== Source records
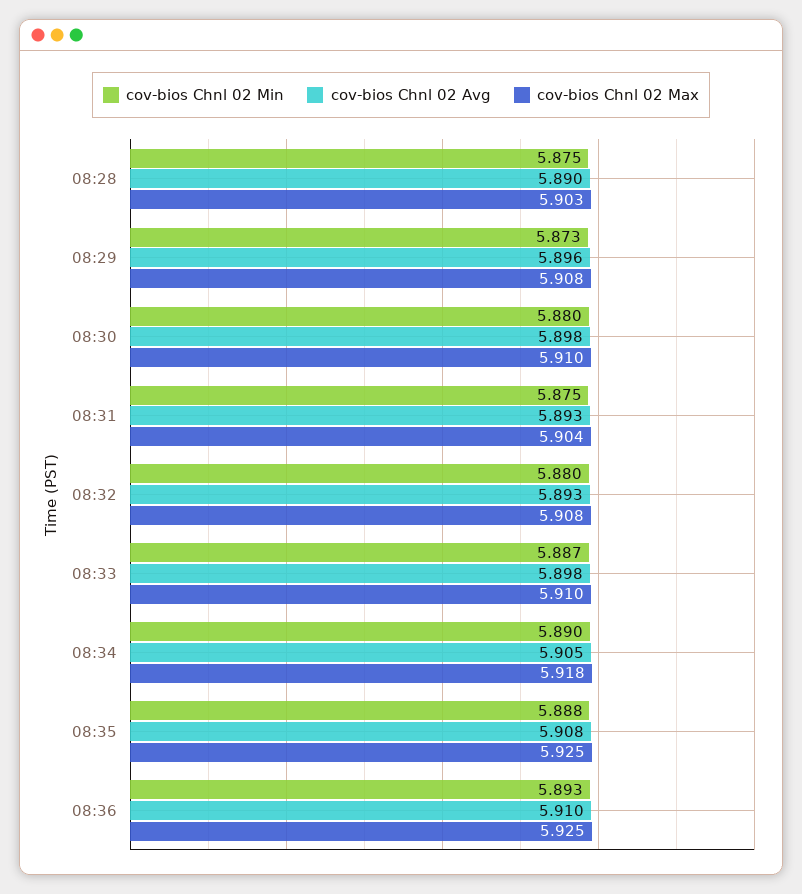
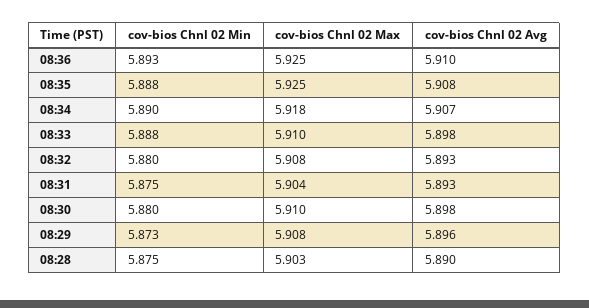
cov-bios Chnl 02 Min, 08:33: 5.887 -> 5.888
cov-bios Chnl 02 Avg, 08:34: 5.905 -> 5.907

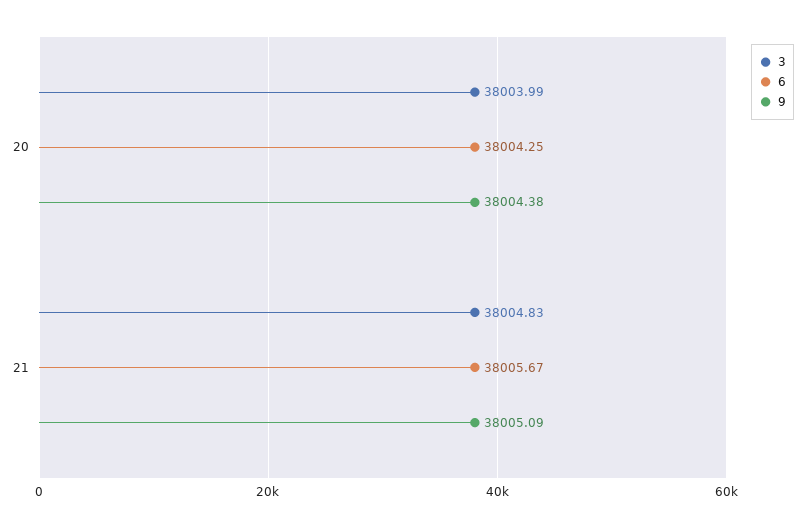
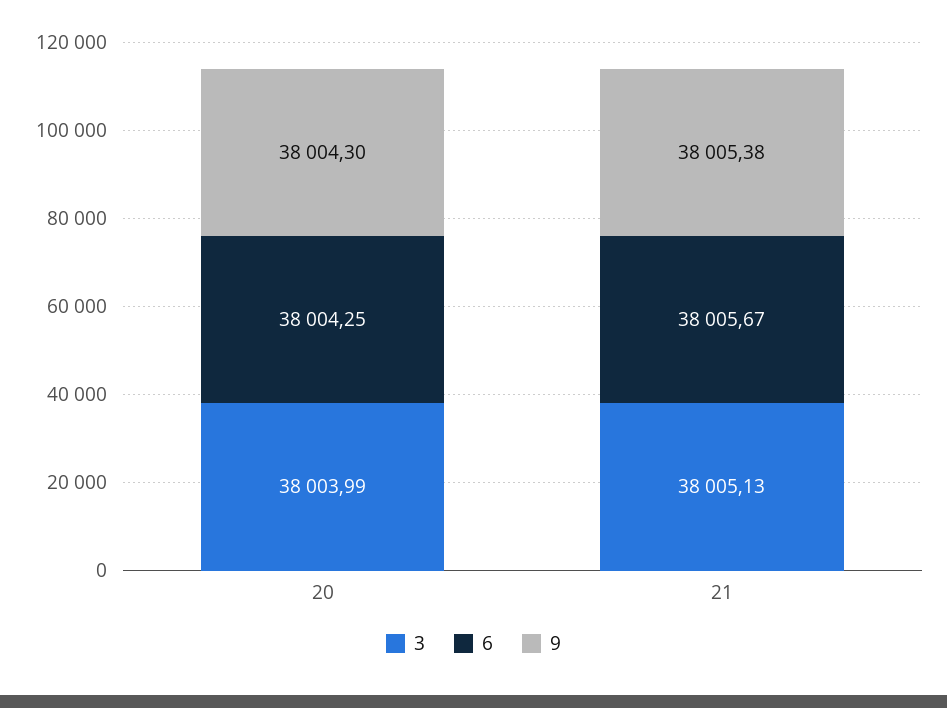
9, 20: 38004.38 -> 38004.3
3, 21: 38004.83 -> 38005.13
9, 21: 38005.09 -> 38005.38

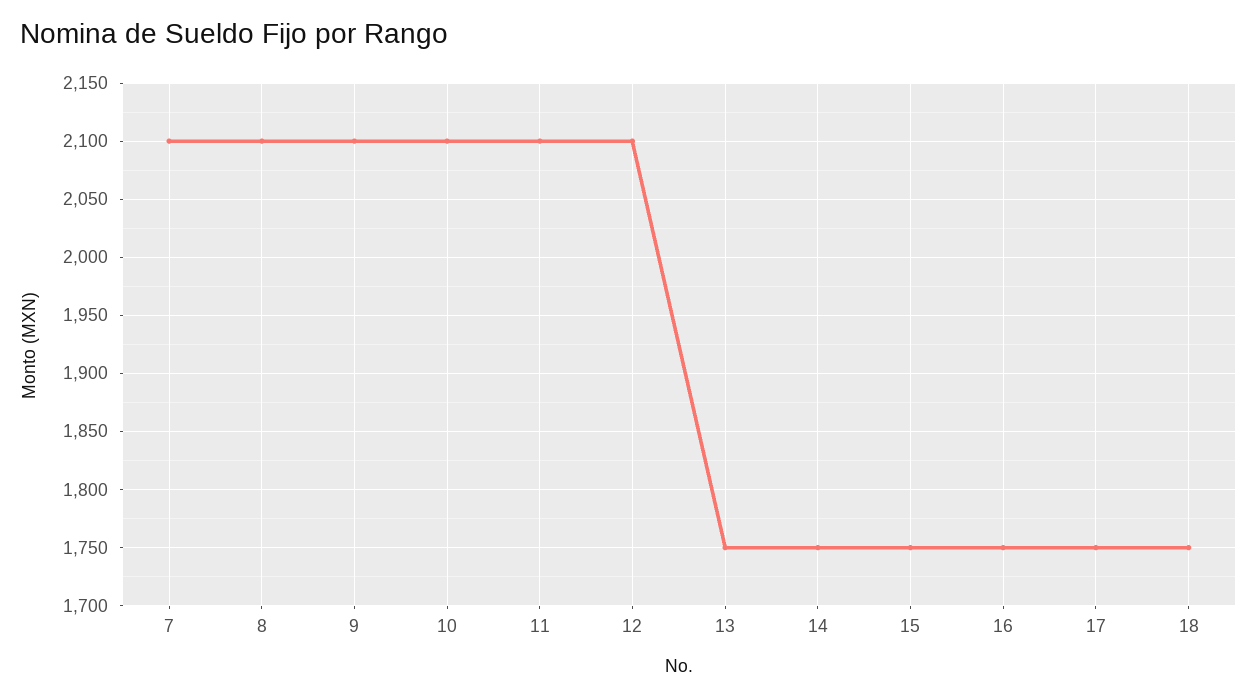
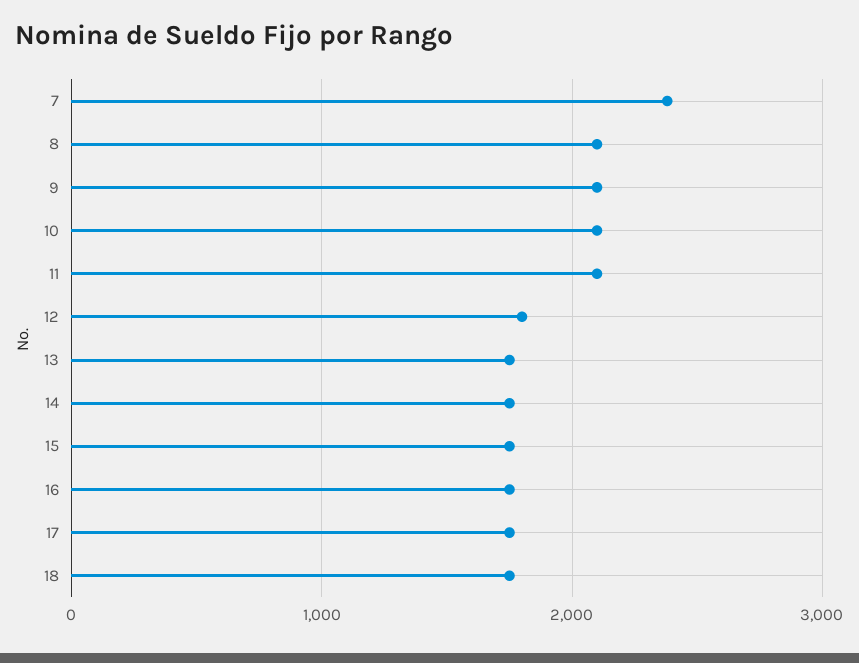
7: 2100 -> 2400
12: 2100 -> 1800

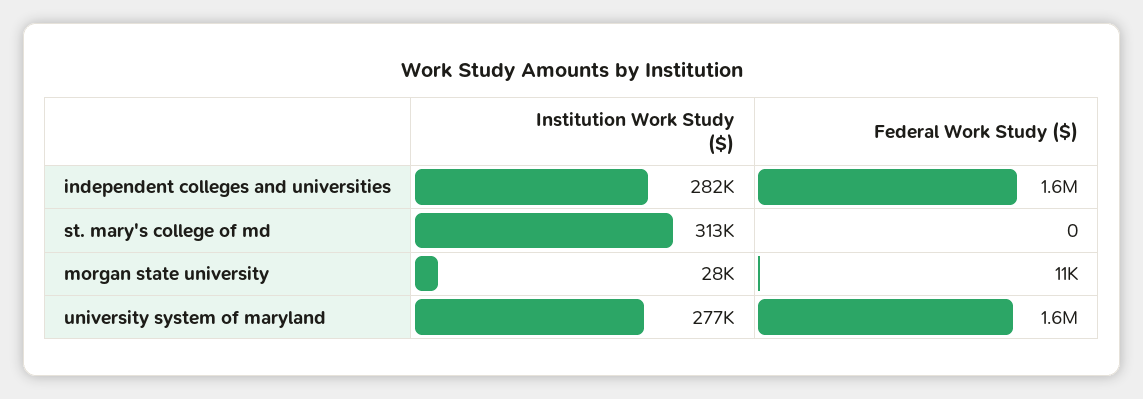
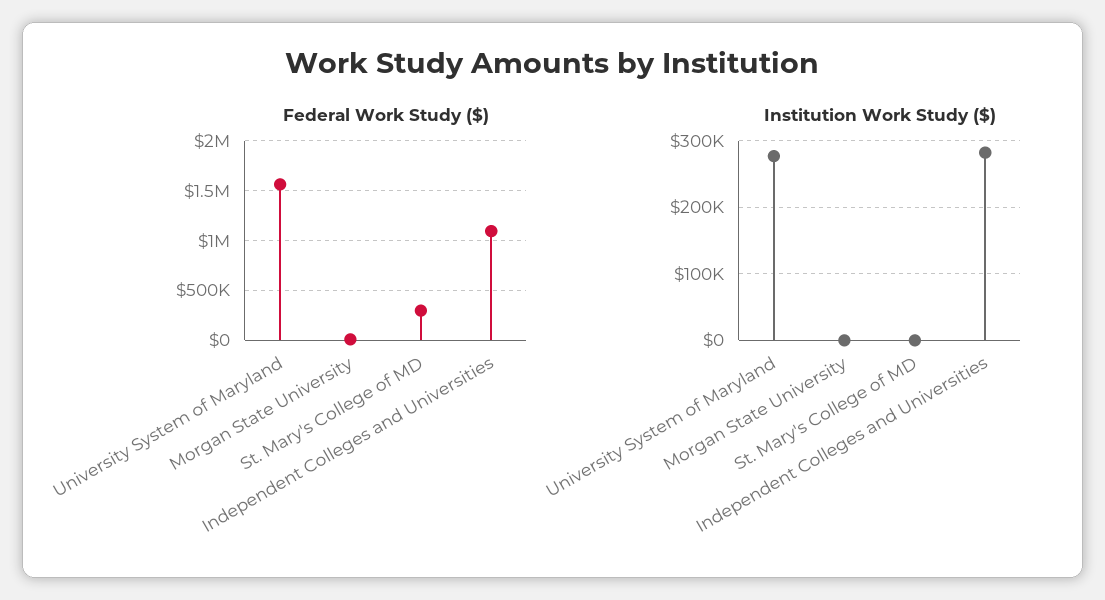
Federal Work Study ($), independent colleges and universities: 1600000 -> 1100000
Institution Work Study ($), st. mary's college of md: 313000 -> 0
Federal Work Study ($), st. mary's college of md: 0 -> 300000
Institution Work Study ($), morgan state university: 28000 -> 0

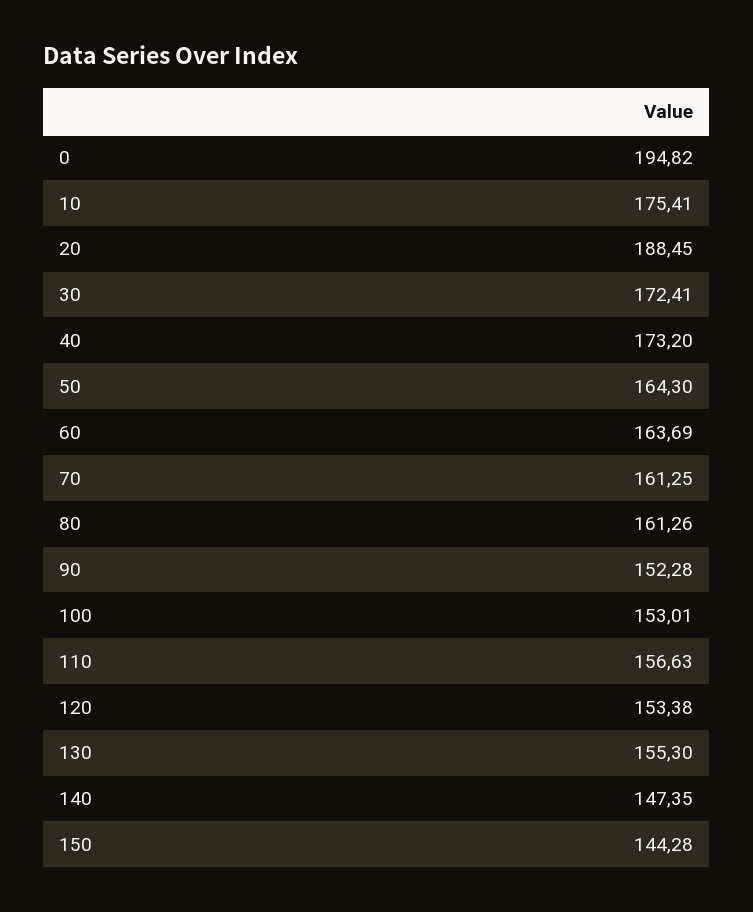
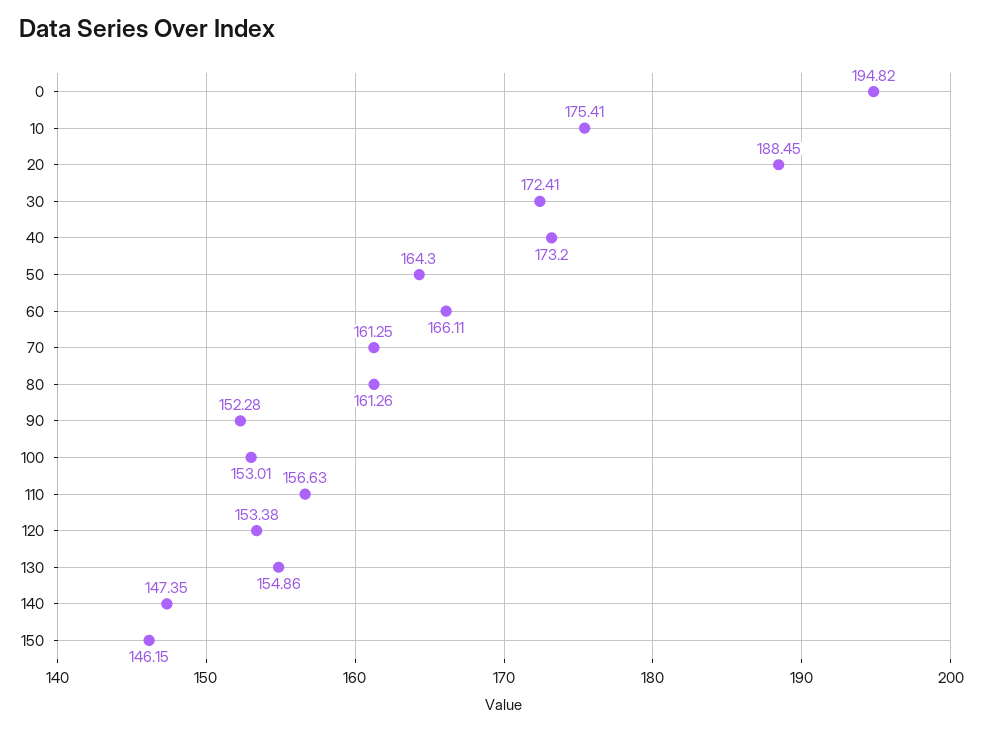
60: 163.69 -> 166.11
130: 155.3 -> 154.86
150: 144.28 -> 146.15

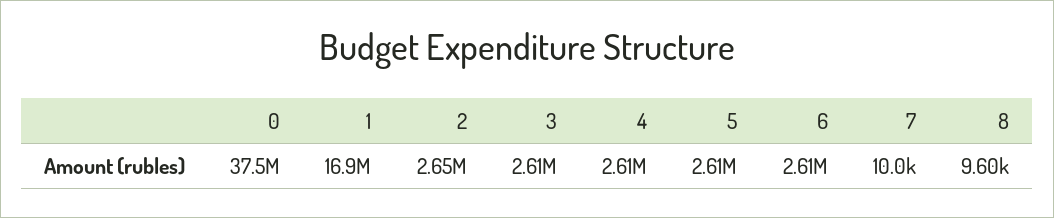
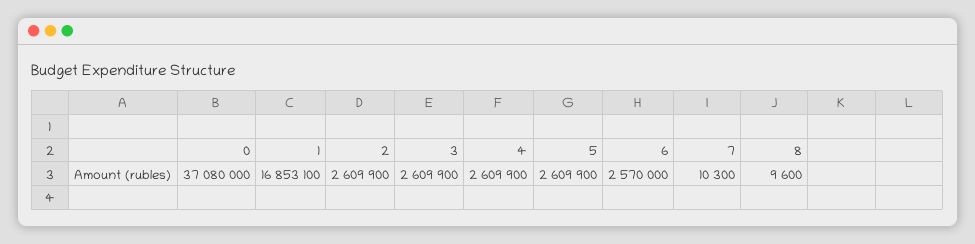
0: 37500000 -> 37080000
2: 2650000 -> 2609900
6: 2610000 -> 2570000
7: 10000 -> 10300

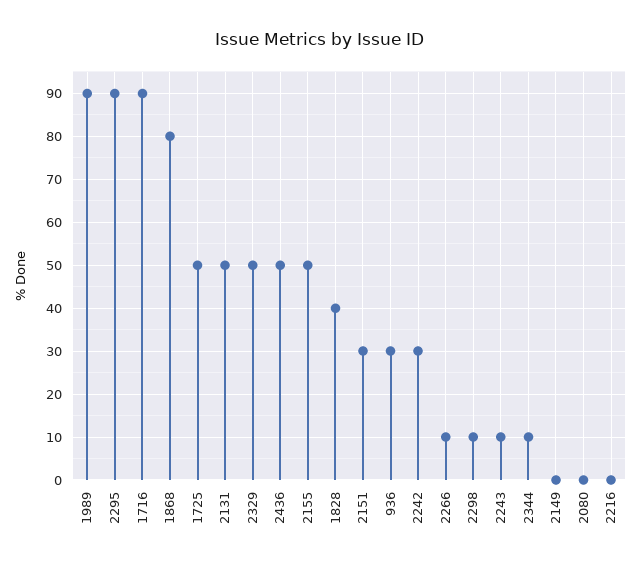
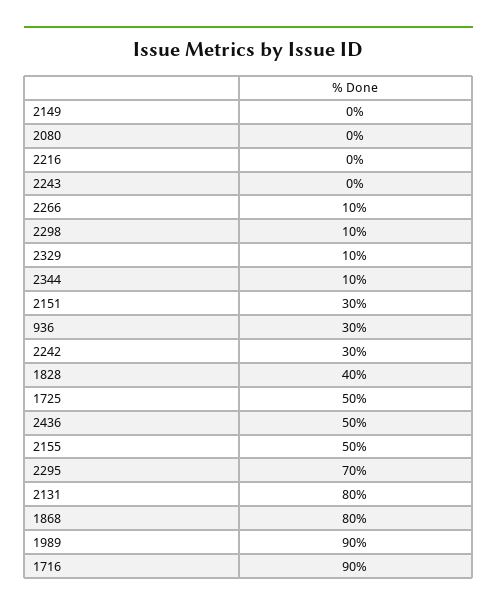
2295: 90 -> 70
2131: 50 -> 80
2329: 50 -> 10
2243: 10 -> 0

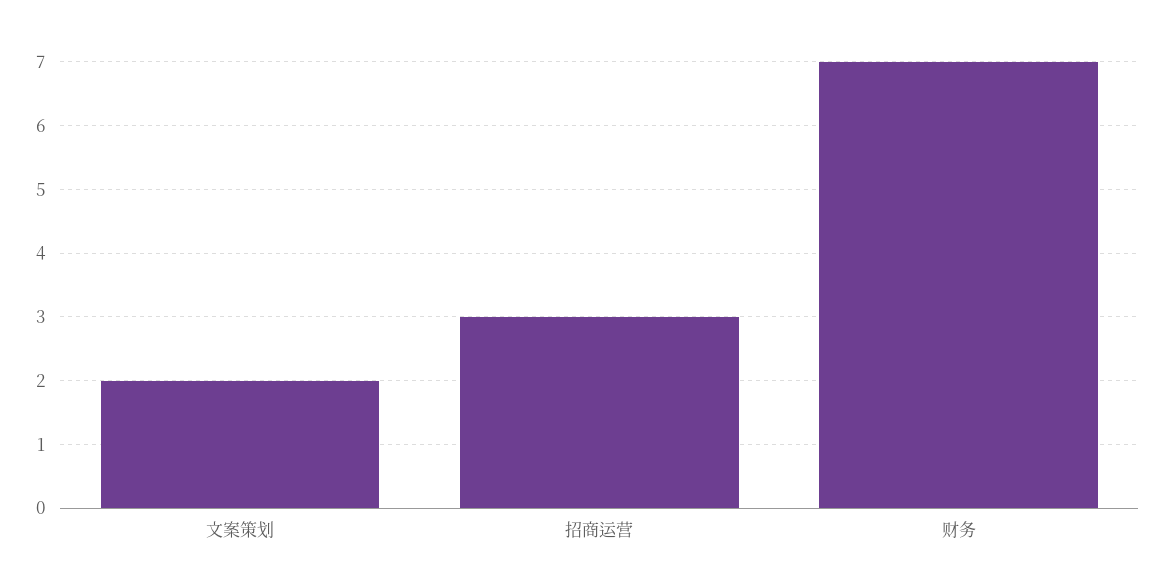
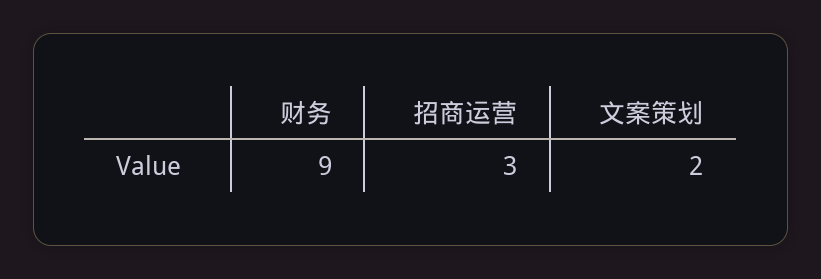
财务: 7 -> 9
====
All lines from the one containing "6: 2610000 -> 2570000" through the end of the data are to be restated exactly, with nothing else and without the pictures.

Response to this exercise:
6: 2610000 -> 2570000
7: 10000 -> 10300

2295: 90 -> 70
2131: 50 -> 80
2329: 50 -> 10
2243: 10 -> 0

财务: 7 -> 9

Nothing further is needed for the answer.